On compte tous les noms apparaissant, même s'ils viennent en plusieurs exemplaires. La fonction COUNT ignorera les cas NULL, c'est à dire les cases vides (en admettant que l'on ait autorisé qu'un artiste n'ait pas de nom renseigné).
Pour aller plus loin, on pourrait préciser que l'on ne veut pas compter plusieurs fois un même nom. On ajoute alors le mot-clé DISCTINCT comme ceci : SELECT COUNT(DISTINCT nom) from ARTISTE.
Plus loin encore : on pourrait produire une liste avec chaque nom associé avec le nombre d'artiste portant ce nom : SELECT nom, COUNT(idArtiste) FROM ARTISTE GROUP BY nom.
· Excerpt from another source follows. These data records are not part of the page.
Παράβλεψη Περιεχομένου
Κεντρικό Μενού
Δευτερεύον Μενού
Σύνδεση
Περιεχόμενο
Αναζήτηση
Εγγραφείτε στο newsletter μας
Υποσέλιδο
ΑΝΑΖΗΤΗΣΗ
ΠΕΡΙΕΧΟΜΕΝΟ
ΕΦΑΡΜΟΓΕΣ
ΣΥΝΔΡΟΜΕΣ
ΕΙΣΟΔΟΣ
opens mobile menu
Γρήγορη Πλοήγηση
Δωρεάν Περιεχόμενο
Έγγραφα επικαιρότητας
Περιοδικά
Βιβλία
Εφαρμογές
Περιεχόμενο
Le mot-clé GROUP BY indique que l'on veut regrouper tous les artistes de même nom et la fonction COUNT se charge de compter les différents artistes groupés sous ce nom.
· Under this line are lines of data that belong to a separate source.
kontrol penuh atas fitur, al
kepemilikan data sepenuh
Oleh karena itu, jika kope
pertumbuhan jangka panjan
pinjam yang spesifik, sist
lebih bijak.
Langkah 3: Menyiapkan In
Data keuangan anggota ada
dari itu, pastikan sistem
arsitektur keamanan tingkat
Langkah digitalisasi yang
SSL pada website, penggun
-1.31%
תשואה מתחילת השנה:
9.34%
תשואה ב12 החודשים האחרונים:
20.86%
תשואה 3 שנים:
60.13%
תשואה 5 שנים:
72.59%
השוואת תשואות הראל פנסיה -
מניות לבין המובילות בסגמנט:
Si je veux afficher les films
SELECT * FROM FILM;
On n'est pas très satisfait car on ne voit pas le nom du réalisateur, seulement son id.
Un film possède toujours un réalisateur, on devrait donc pouvoir, pour chaque film, afficher le nom du réalisateur correspondant.
On réalise pour cela une jointure.
SELECT * FROM FILM JOIN ARTISTE ON FILM.idReal = ARTISTE.idArtiste;
Et voilà !
On peut bien sûr limiter les colonnes, filtrer avec WHERE, trier, tout cela en même temps :
SELECT titreVO, année, nom, prénom FROM FILM JOIN ARTISTE ON FILM.idReal = ARTISTE.idArtiste WHERE année > 2000 ORDER BY naissance;
ORDER BY doit être après WHERE
Autre façon de faire : Si on écrit
SELECT * FROM FILM, ARTISTE;
On obtient tous les couples (FILM, ARTISTE) même s'ils n'ont rien à voir l'un avec l'autre. Si on ne veut que les paires où l'artiste est le réalisateur du film, on peut préciser :
SELECT * FROM FILM, ARTISTE WHERE FILM.idReal = ARTISTE.idArtiste;
Ce qui revient à peu près au même que la jointure.
Dans tous les cas, inutile de vous remplir la tête de code SQL. On souhaite surtout que vous sachiez écrire des requêtes simples et que vous arriviez à comprendre. La requête précédente, même si elle n'est pas facile de la trouver tout seul, ne devrait pas être trop difficile à comprendre.